Lim Yoke Wah

Personal information
- Born: 6 January 1986 (age 40) Ipoh, Malaysia

Sport
- Country: Malaysia
- Handedness: Right Handed
- Turned pro: 2003
- Coached by: Lee See Wee, Ahmed Malik
- Retired: 2009
- Racquet used: Wilson

Women's singles
- Highest ranking: No. 41 (June 2008)
- Current ranking: No. 58 (December 2009)

= Lim Yoke Wah =

Malaysian squash player (born 1986)

Lim Yoke Wah (林玉华; born 6 January 1986 in Ipoh, Perak) is a professional squash player who represented Malaysia.

Lim grew up in her hometown Ipoh and started playing squash aged ten after being introduced to the sport by a coach. She was trained by Lee See Wee and Ahmed Malik from Pakistan.

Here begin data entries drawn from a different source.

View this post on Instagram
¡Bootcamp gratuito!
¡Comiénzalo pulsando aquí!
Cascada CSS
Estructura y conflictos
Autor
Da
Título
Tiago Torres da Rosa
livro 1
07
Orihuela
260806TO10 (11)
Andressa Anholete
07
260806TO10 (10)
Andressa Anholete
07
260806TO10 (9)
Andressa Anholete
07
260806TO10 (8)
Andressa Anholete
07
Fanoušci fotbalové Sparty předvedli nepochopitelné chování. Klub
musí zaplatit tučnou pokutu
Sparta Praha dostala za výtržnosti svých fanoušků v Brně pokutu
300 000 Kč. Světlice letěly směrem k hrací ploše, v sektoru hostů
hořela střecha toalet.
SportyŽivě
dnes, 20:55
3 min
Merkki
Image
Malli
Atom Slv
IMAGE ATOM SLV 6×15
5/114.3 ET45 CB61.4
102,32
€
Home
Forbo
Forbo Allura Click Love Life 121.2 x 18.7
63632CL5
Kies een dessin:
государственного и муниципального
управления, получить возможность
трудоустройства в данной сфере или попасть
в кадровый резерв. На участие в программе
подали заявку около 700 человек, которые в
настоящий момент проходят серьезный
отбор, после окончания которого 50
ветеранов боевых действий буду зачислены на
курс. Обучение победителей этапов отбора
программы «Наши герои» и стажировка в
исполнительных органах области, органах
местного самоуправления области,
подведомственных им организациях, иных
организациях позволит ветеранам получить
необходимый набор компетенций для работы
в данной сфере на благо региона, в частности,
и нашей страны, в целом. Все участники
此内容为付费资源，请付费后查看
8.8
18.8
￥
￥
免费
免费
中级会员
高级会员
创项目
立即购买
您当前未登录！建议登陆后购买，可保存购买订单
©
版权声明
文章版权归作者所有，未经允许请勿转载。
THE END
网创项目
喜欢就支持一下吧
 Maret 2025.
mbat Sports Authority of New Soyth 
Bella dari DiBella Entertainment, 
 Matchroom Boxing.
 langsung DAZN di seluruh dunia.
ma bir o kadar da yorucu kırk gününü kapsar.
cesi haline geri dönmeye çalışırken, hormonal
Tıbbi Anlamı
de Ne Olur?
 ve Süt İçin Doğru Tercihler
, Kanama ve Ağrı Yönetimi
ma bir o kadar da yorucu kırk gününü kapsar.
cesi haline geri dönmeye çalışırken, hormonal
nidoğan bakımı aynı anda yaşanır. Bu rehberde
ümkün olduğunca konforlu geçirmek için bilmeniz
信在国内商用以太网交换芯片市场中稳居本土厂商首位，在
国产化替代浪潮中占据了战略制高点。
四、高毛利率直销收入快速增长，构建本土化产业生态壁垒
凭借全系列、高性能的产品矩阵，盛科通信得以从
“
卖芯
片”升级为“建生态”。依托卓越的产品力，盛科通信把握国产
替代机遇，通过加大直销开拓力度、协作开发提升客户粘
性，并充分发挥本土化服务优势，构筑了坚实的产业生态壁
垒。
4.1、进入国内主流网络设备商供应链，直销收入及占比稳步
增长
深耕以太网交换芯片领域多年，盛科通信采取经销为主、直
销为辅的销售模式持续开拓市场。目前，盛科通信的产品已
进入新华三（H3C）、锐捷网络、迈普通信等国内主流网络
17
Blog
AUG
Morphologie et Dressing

In 2002, Lim represented Malaysia at the Hong Kong Junior Open and defeated Lau Siu-ying (劉小瑩) of Hong Kong to win the tournament. In 2006, Lim became the first Malaysian to win a gold medal at the World University Squash Championships. By that year, Lim ranked as the top women's player in Perak.

During her squash career she was based in Kuala Lumpur and coached by Ahmed Malik while studying at Universiti Putra Malaysia.